▶ [Brief] Every record below must be copied exactly, with images dropped.

▶ [Extracted data]
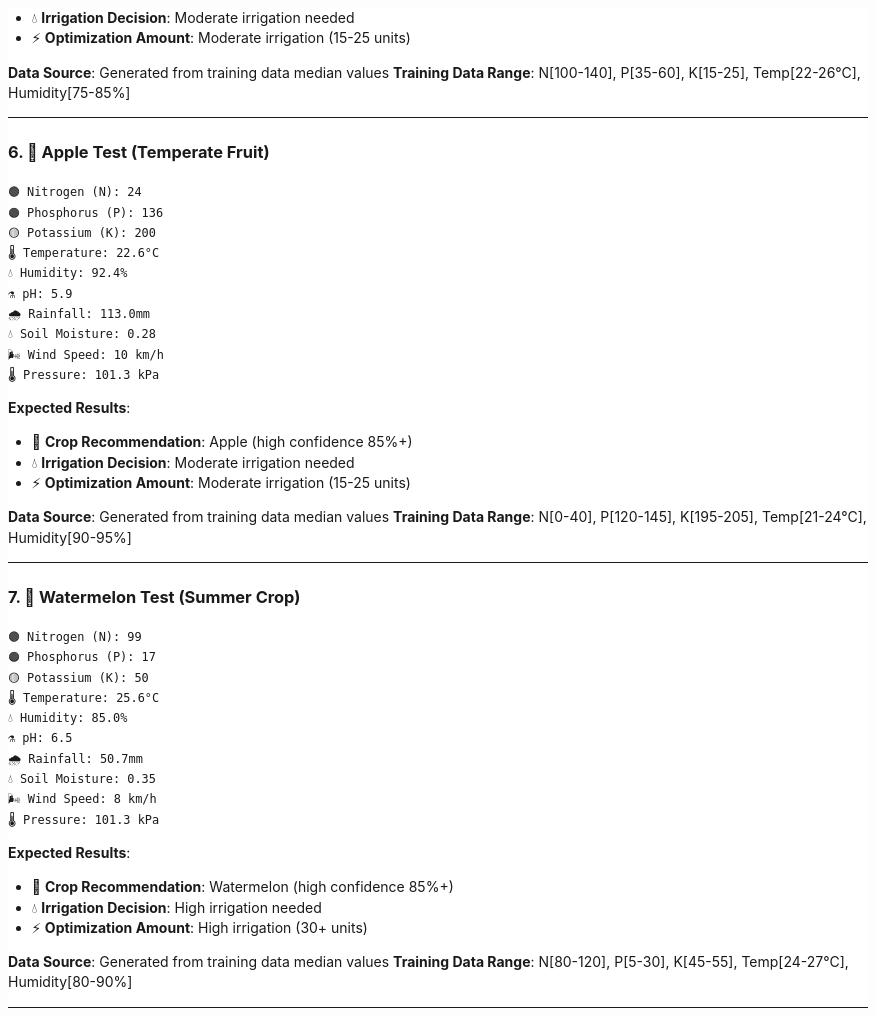 - 💧 **Irrigation Decision**: Moderate irrigation needed
- ⚡ **Optimization Amount**: Moderate irrigation (15-25 units)

**Data Source**: Generated from training data median values
**Training Data Range**: N[100-140], P[35-60], K[15-25], Temp[22-26°C], Humidity[75-85%]

---

### 6. 🍎 **Apple Test (Temperate Fruit)**
```
🟤 Nitrogen (N): 24
🟠 Phosphorus (P): 136
🟡 Potassium (K): 200
🌡️ Temperature: 22.6°C
💧 Humidity: 92.4%
⚗️ pH: 5.9
🌧️ Rainfall: 113.0mm
💧 Soil Moisture: 0.28
🌬️ Wind Speed: 10 km/h
🌡️ Pressure: 101.3 kPa
```
**Expected Results**:
- 🌱 **Crop Recommendation**: Apple (high confidence 85%+)
- 💧 **Irrigation Decision**: Moderate irrigation needed
- ⚡ **Optimization Amount**: Moderate irrigation (15-25 units)

**Data Source**: Generated from training data median values
**Training Data Range**: N[0-40], P[120-145], K[195-205], Temp[21-24°C], Humidity[90-95%]

---

### 7. 🍉 **Watermelon Test (Summer Crop)**
```
🟤 Nitrogen (N): 99
🟠 Phosphorus (P): 17
🟡 Potassium (K): 50
🌡️ Temperature: 25.6°C
💧 Humidity: 85.0%
⚗️ pH: 6.5
🌧️ Rainfall: 50.7mm
💧 Soil Moisture: 0.35
🌬️ Wind Speed: 8 km/h
🌡️ Pressure: 101.3 kPa
```
**Expected Results**:
- 🌱 **Crop Recommendation**: Watermelon (high confidence 85%+)
- 💧 **Irrigation Decision**: High irrigation needed
- ⚡ **Optimization Amount**: High irrigation (30+ units)

**Data Source**: Generated from training data median values
**Training Data Range**: N[80-120], P[5-30], K[45-55], Temp[24-27°C], Humidity[80-90%]

---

▶ [Exercise answer]
 - 💧 **Irrigation Decision**: Moderate irrigation needed
- ⚡ **Optimization Amount**: Moderate irrigation (15-25 units)

**Data Source**: Generated from training data median values
**Training Data Range**: N[100-140], P[35-60], K[15-25], Temp[22-26°C], Humidity[75-85%]

---

### 6. 🍎 **Apple Test (Temperate Fruit)**
```
🟤 Nitrogen (N): 24
🟠 Phosphorus (P): 136
🟡 Potassium (K): 200
🌡️ Temperature: 22.6°C
💧 Humidity: 92.4%
⚗️ pH: 5.9
🌧️ Rainfall: 113.0mm
💧 Soil Moisture: 0.28
🌬️ Wind Speed: 10 km/h
🌡️ Pressure: 101.3 kPa
```
**Expected Results**:
- 🌱 **Crop Recommendation**: Apple (high confidence 85%+)
- 💧 **Irrigation Decision**: Moderate irrigation needed
- ⚡ **Optimization Amount**: Moderate irrigation (15-25 units)

**Data Source**: Generated from training data median values
**Training Data Range**: N[0-40], P[120-145], K[195-205], Temp[21-24°C], Humidity[90-95%]

---

### 7. 🍉 **Watermelon Test (Summer Crop)**
```
🟤 Nitrogen (N): 99
🟠 Phosphorus (P): 17
🟡 Potassium (K): 50
🌡️ Temperature: 25.6°C
💧 Humidity: 85.0%
⚗️ pH: 6.5
🌧️ Rainfall: 50.7mm
💧 Soil Moisture: 0.35
🌬️ Wind Speed: 8 km/h
🌡️ Pressure: 101.3 kPa
```
**Expected Results**:
- 🌱 **Crop Recommendation**: Watermelon (high confidence 85%+)
- 💧 **Irrigation Decision**: High irrigation needed
- ⚡ **Optimization Amount**: High irrigation (30+ units)

**Data Source**: Generated from training data median values
**Training Data Range**: N[80-120], P[5-30], K[45-55], Temp[24-27°C], Humidity[80-90%]

---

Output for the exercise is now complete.